> **Exercise**:
Your answer is the lines below, exactly, from the one that contains "494 1093 501" through the one that contains "593 885 597", both included.

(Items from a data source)
- - -
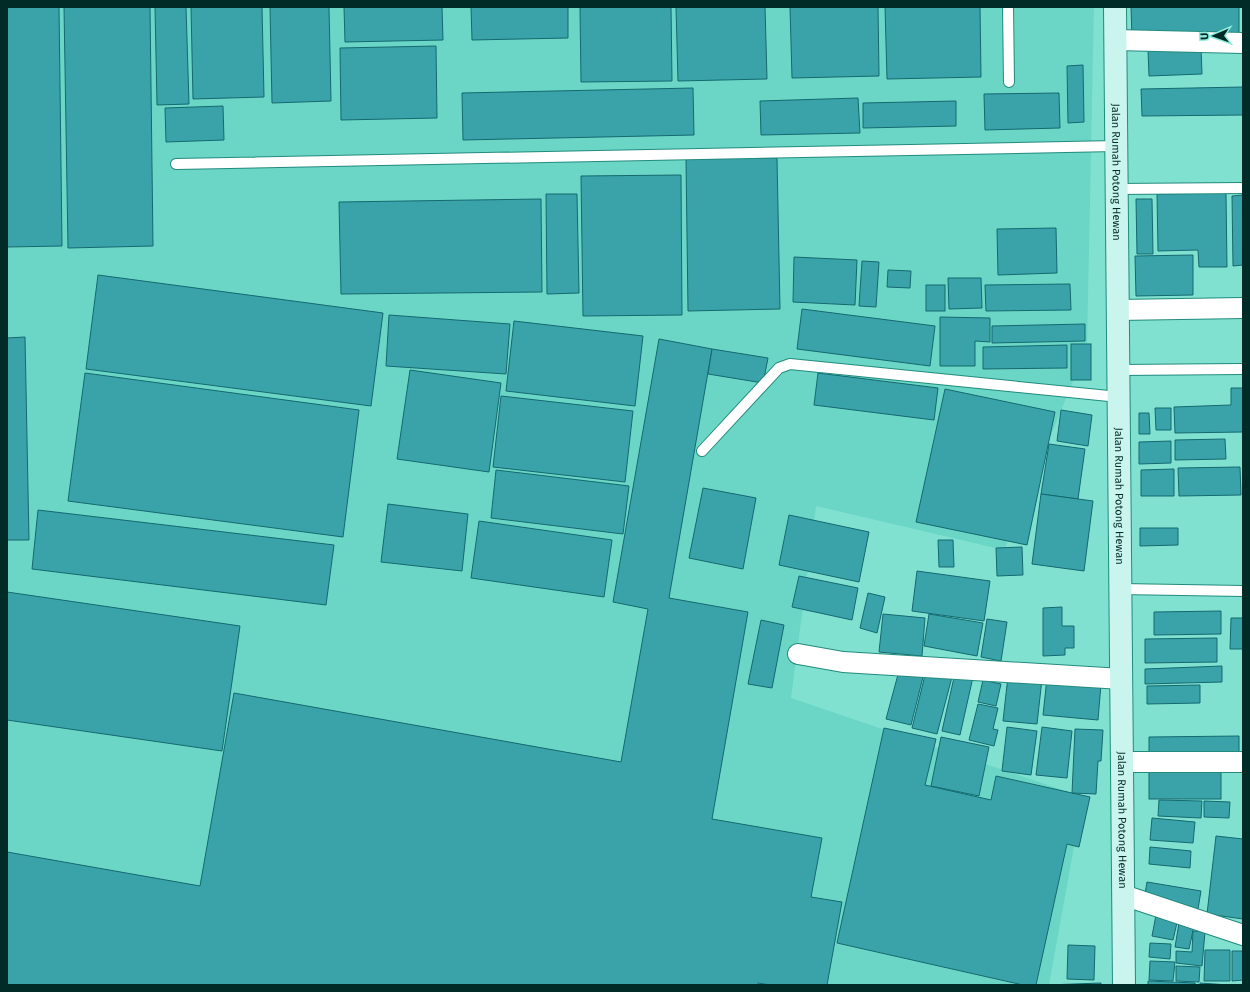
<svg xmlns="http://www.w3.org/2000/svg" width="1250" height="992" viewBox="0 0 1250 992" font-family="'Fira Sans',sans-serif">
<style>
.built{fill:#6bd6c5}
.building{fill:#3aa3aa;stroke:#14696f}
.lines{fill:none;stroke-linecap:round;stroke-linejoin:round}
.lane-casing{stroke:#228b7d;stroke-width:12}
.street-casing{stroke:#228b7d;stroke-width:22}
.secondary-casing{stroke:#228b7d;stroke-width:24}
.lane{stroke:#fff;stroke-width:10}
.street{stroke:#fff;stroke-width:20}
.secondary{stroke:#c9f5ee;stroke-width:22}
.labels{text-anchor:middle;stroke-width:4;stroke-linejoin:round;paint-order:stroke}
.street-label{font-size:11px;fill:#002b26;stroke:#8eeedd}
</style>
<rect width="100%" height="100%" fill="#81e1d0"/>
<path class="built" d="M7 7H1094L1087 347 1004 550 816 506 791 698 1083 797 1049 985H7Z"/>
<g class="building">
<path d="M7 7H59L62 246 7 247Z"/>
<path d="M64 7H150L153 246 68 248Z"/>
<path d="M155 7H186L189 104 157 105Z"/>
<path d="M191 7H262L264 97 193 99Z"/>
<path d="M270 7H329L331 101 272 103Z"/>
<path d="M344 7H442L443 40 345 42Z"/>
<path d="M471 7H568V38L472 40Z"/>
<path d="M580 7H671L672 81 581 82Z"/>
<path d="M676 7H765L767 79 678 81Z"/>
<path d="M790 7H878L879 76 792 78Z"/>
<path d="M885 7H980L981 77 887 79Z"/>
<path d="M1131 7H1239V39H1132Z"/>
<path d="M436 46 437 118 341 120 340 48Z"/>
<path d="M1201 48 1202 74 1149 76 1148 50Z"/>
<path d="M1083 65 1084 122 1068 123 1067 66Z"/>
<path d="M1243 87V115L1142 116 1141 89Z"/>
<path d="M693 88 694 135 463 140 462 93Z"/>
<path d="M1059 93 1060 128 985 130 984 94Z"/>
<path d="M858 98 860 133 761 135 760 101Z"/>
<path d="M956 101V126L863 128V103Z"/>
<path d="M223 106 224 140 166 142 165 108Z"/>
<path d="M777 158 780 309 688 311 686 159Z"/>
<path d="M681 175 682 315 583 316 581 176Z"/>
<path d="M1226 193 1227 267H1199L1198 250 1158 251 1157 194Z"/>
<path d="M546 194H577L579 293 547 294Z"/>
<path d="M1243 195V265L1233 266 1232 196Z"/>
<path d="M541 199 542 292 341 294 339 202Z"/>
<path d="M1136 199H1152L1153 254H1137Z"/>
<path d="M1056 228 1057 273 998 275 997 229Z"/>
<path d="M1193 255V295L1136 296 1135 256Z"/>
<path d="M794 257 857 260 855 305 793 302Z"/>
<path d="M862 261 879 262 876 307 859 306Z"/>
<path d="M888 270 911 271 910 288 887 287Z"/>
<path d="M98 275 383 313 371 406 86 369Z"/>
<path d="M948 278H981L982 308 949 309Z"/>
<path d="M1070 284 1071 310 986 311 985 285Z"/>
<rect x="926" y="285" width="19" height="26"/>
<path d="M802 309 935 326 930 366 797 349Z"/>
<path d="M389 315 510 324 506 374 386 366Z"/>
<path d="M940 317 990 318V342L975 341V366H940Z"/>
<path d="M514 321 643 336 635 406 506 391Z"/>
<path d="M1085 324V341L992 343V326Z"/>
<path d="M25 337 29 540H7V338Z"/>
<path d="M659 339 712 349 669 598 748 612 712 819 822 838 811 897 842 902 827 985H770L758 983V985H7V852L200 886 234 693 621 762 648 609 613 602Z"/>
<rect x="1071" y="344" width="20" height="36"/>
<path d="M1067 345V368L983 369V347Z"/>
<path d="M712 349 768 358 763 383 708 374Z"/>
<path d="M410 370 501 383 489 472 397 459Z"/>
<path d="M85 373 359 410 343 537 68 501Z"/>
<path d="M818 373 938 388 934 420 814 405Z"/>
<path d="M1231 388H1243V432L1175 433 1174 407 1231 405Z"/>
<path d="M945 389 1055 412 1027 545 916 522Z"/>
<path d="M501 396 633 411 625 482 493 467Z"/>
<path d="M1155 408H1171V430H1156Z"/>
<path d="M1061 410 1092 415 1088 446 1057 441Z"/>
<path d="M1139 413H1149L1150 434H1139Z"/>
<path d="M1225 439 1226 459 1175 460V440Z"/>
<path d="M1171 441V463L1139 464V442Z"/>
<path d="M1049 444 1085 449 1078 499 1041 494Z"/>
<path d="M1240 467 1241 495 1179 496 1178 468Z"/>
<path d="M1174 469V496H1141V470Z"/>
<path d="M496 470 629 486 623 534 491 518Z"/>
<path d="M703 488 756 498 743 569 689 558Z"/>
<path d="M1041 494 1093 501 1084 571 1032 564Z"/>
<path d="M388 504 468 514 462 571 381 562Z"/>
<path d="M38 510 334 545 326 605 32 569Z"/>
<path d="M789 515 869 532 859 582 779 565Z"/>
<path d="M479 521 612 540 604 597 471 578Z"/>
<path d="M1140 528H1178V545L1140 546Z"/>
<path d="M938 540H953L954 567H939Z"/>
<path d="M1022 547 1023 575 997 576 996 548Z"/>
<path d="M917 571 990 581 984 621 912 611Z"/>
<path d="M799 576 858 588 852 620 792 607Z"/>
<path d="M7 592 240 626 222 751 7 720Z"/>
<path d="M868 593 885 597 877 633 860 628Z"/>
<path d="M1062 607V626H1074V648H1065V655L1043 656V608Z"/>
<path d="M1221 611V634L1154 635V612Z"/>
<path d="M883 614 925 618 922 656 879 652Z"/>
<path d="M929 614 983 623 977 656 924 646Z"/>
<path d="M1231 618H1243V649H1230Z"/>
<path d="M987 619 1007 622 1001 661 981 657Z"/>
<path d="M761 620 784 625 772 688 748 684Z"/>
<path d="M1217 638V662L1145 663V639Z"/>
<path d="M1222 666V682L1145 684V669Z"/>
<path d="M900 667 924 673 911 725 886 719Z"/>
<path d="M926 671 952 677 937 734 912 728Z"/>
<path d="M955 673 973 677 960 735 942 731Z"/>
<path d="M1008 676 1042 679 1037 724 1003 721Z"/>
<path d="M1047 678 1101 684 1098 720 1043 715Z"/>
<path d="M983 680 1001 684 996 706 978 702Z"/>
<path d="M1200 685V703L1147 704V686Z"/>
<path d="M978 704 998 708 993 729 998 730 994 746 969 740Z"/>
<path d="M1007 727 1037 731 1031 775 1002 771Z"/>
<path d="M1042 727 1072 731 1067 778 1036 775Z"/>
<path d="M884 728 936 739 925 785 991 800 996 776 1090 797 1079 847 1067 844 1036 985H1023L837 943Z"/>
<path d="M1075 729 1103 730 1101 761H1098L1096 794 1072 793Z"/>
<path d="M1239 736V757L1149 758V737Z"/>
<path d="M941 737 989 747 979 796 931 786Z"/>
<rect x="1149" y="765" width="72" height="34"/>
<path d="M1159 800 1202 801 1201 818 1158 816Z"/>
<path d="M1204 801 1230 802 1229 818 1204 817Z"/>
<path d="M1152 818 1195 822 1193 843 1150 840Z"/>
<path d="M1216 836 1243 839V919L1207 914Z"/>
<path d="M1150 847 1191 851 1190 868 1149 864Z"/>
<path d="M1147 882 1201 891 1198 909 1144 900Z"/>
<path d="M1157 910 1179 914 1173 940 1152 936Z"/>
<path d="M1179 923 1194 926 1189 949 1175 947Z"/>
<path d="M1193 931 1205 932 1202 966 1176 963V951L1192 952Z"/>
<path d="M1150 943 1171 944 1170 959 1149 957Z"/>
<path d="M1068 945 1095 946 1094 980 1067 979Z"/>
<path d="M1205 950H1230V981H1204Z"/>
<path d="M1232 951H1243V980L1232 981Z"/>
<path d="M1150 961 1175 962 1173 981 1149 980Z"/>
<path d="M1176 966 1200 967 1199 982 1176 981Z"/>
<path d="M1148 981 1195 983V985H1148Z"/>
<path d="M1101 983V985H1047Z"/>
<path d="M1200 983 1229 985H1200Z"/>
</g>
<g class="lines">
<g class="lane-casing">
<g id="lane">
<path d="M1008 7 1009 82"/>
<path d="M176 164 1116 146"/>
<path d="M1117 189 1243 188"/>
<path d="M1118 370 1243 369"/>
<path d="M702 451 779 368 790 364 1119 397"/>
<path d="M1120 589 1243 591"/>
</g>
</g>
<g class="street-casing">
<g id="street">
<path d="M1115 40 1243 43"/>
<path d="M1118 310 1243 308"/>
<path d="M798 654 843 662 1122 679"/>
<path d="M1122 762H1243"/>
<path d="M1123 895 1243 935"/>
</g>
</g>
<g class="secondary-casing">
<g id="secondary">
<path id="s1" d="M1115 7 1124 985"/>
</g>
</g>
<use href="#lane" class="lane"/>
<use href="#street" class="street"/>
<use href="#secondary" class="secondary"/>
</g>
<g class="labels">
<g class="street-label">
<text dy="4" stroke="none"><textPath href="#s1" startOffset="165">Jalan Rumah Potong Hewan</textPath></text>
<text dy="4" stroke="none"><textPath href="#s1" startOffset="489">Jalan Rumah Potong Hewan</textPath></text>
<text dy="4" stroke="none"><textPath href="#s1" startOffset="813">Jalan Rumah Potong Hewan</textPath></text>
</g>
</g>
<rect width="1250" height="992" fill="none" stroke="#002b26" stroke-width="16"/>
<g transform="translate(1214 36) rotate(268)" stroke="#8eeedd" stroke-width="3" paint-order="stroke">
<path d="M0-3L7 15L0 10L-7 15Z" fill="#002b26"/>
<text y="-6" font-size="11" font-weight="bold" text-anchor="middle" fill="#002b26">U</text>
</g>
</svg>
- - -
> **Output of the task**:
<path d="M1041 494 1093 501 1084 571 1032 564Z"/>
<path d="M388 504 468 514 462 571 381 562Z"/>
<path d="M38 510 334 545 326 605 32 569Z"/>
<path d="M789 515 869 532 859 582 779 565Z"/>
<path d="M479 521 612 540 604 597 471 578Z"/>
<path d="M1140 528H1178V545L1140 546Z"/>
<path d="M938 540H953L954 567H939Z"/>
<path d="M1022 547 1023 575 997 576 996 548Z"/>
<path d="M917 571 990 581 984 621 912 611Z"/>
<path d="M799 576 858 588 852 620 792 607Z"/>
<path d="M7 592 240 626 222 751 7 720Z"/>
<path d="M868 593 885 597 877 633 860 628Z"/>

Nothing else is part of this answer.